Schriftliche Aufgabe
Geben Sie den Text zum Erkenntnis des Verwaltungsgerichtshofs über ein befristetes Aufenthaltsverbot vollständig und unverändert wieder.

Vorliegender Text
· · · ·

VwGH 2000/18/0148

VwGH2000/18/01486.11.2001

Der Verwaltungsgerichtshof hat durch den Vorsitzenden Senatspräsident Dr. Zeizinger und die Hofräte Dr. Rigler, Dr. Handstanger, Dr. Enzenhofer und Dr. Thoma als Richter, im Beisein des Schriftführers Dr. Bazil, über die Beschwerde des ND in Asten, geboren am 13. März 1973, vertreten durch Dr. Anton Moser und Mag. Klaus Zorn, Rechtsanwälte in 4050 Traun, Johann-Roithner-Straße 9, gegen den Bescheid der Sicherheitsdirektion für das Bundesland Oberösterreich vom 25. Mai 2000, Zl. St 013/00, betreffend Erlassung eines befristeten Aufenthaltsverbotes, zu Recht erkannt:

Normen

FrG 1997 §36 Abs1 Z1;
FrG 1997 §36 Abs1;
FrG 1997 §36 Abs2 Z1;
FrG 1997 §36 Abs2;
FrG 1997 §47 Abs3;
FrG 1997 §48 Abs1;
FrG 1997 §49 Abs1;
VwGG §42 Abs2 Z3 litb;
VwGG §42 Abs2 Z3 litc;
FrG 1997 §36 Abs1 Z1;
FrG 1997 §36 Abs1;
FrG 1997 §36 Abs2 Z1;
FrG 1997 §36 Abs2;
FrG 1997 §47 Abs3;
FrG 1997 §48 Abs1;
FrG 1997 §49 Abs1;
VwGG §42 Abs2 Z3 litb;
VwGG §42 Abs2 Z3 litc;

 

Spruch:

Der angefochtene Bescheid wird wegen Rechtswidrigkeit infolge Verletzung von Verfahrensvorschriften aufgehoben.

· · · ·

Datenauszug
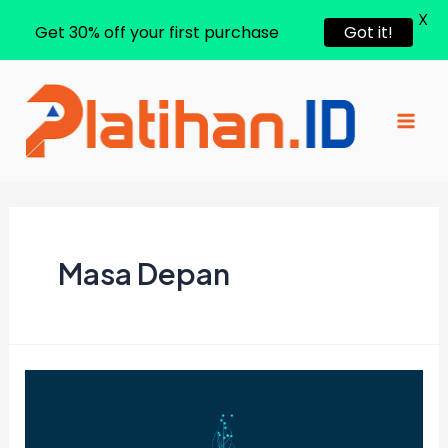
X
Get 30% off your first purchase
Got it!
Lewati
ke
konten
Mai
Men
Masa Depan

· · · ·

Ergebnis der Aufgabe
VwGH 2000/18/0148

VwGH2000/18/01486.11.2001

Der Verwaltungsgerichtshof hat durch den Vorsitzenden Senatspräsident Dr. Zeizinger und die Hofräte Dr. Rigler, Dr. Handstanger, Dr. Enzenhofer und Dr. Thoma als Richter, im Beisein des Schriftführers Dr. Bazil, über die Beschwerde des ND in Asten, geboren am 13. März 1973, vertreten durch Dr. Anton Moser und Mag. Klaus Zorn, Rechtsanwälte in 4050 Traun, Johann-Roithner-Straße 9, gegen den Bescheid der Sicherheitsdirektion für das Bundesland Oberösterreich vom 25. Mai 2000, Zl. St 013/00, betreffend Erlassung eines befristeten Aufenthaltsverbotes, zu Recht erkannt:

Normen

FrG 1997 §36 Abs1 Z1;
FrG 1997 §36 Abs1;
FrG 1997 §36 Abs2 Z1;
FrG 1997 §36 Abs2;
FrG 1997 §47 Abs3;
FrG 1997 §48 Abs1;
FrG 1997 §49 Abs1;
VwGG §42 Abs2 Z3 litb;
VwGG §42 Abs2 Z3 litc;
FrG 1997 §36 Abs1 Z1;
FrG 1997 §36 Abs1;
FrG 1997 §36 Abs2 Z1;
FrG 1997 §36 Abs2;
FrG 1997 §47 Abs3;
FrG 1997 §48 Abs1;
FrG 1997 §49 Abs1;
VwGG §42 Abs2 Z3 litb;
VwGG §42 Abs2 Z3 litc;

 

Spruch:

Der angefochtene Bescheid wird wegen Rechtswidrigkeit infolge Verletzung von Verfahrensvorschriften aufgehoben.